Enrique Amigó Cabrera


Ph.D. in Computer Science (UNED)   Profesor Contratado Doctor (assistant professor) at the Departamento de Lenguajes y Sistemas Informaticos de la UNED (UNED). Member of the UNED group in Natural Language Processing and Information Retrieval.

Phone number: 91-398-8651
Postal Address: E.T.S.I. Informática de la UNED
c/ Juan del Rosal, 16 (Ciudad Universitaria)
28040 Madrid
Office: 2.07


My main research interest is Textual Information Access and and evaluation methodologies. Relevant topics include document retrieval, topic detection, clustering, classification, summarization and translation.

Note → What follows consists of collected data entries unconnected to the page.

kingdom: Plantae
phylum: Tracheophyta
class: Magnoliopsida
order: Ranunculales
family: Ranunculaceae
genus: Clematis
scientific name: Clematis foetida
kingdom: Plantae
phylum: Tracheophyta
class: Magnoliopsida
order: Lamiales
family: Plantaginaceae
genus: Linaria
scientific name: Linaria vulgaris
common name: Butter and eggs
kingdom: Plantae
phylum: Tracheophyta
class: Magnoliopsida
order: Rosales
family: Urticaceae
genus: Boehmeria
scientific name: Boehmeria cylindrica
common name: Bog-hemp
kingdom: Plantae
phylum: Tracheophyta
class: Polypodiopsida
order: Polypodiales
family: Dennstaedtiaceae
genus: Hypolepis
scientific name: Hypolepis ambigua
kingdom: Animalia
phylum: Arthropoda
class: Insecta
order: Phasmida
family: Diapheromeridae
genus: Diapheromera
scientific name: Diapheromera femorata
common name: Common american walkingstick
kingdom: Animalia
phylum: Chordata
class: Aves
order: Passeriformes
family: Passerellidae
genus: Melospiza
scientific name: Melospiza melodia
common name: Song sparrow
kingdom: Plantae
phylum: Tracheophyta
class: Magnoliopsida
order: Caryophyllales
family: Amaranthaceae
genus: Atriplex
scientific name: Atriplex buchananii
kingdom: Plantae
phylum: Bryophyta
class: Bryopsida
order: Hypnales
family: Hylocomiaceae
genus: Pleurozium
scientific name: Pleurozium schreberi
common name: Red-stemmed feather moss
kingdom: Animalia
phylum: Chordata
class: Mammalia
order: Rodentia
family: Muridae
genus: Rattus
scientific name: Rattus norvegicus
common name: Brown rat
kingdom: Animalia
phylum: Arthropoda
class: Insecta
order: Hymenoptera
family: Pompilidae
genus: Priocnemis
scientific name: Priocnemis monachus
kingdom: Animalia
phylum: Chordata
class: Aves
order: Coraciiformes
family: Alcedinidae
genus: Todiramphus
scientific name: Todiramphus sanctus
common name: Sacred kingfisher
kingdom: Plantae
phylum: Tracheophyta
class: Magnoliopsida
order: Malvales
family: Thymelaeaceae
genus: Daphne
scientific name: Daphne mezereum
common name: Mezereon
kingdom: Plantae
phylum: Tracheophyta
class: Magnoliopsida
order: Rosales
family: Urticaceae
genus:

Heterogeneity Based Ranking:

The heterogeneity property of text evaluation measures states that the probability of a real (i.e. human assessed) similarity increase is directly related to the heterogeneity of the set of automatic similarity measures that corroborate such increase. This script implements a method for similarity measures that is based on the heterogeneity principle. The method is completely unsupervised (it does not use any kind of human assessments on the quality of the measures to be combined) and leads to top performing combined similarity measures in multiple tasks like Document Clustering, Textual Entailment, Semantic Text Similarity, and automatic MT and Summarization.

Unanimous Improvement Ratio:

Many Artificial Intelligence tasks cannot be evaluated with a single quality criterion and some sort of weighted combination is needed to provide system rankings. A problem of weighted combination measures is that slight changes in the relative weights may produce substantial changes in the system rankings. This software implements the Unanimous Improvement Ratio (UIR), a measure that complements standard metric combination criteria (such as van Rijsbergen's F-measure) and indicates how robust the measured differences are to changes in the relative weights of the individual metrics. UIR is meant to elucidate whether a perceived difference between two systems is an artifact of how individual metrics are weighted.

Reliability and Sensitivity (extended BCubed)

Some key Information Access tasks -- Document Retrieval, Clustering, Filtering, etc. -- can be seen as instances of a generic "document organization" problem that establishes priority and relatedness relationships between documents. In this paper we propose two complementary evaluation measures -- Reliability and Sensitivity -- for the generic Document Organization task which are derived from a proposed set of formal constraints (properties that any suitable measure must satisfy).

For each of the tasks subsumed under the document organization problem, Reliability and Sensitivity satisfy more formal constraints than previously existing evaluation metrics. Their most characteristic feature, in addition, is their strictness: in order to reach high Reliability and Sensitivity values, a system must also achieve high values with all standard evaluation measures.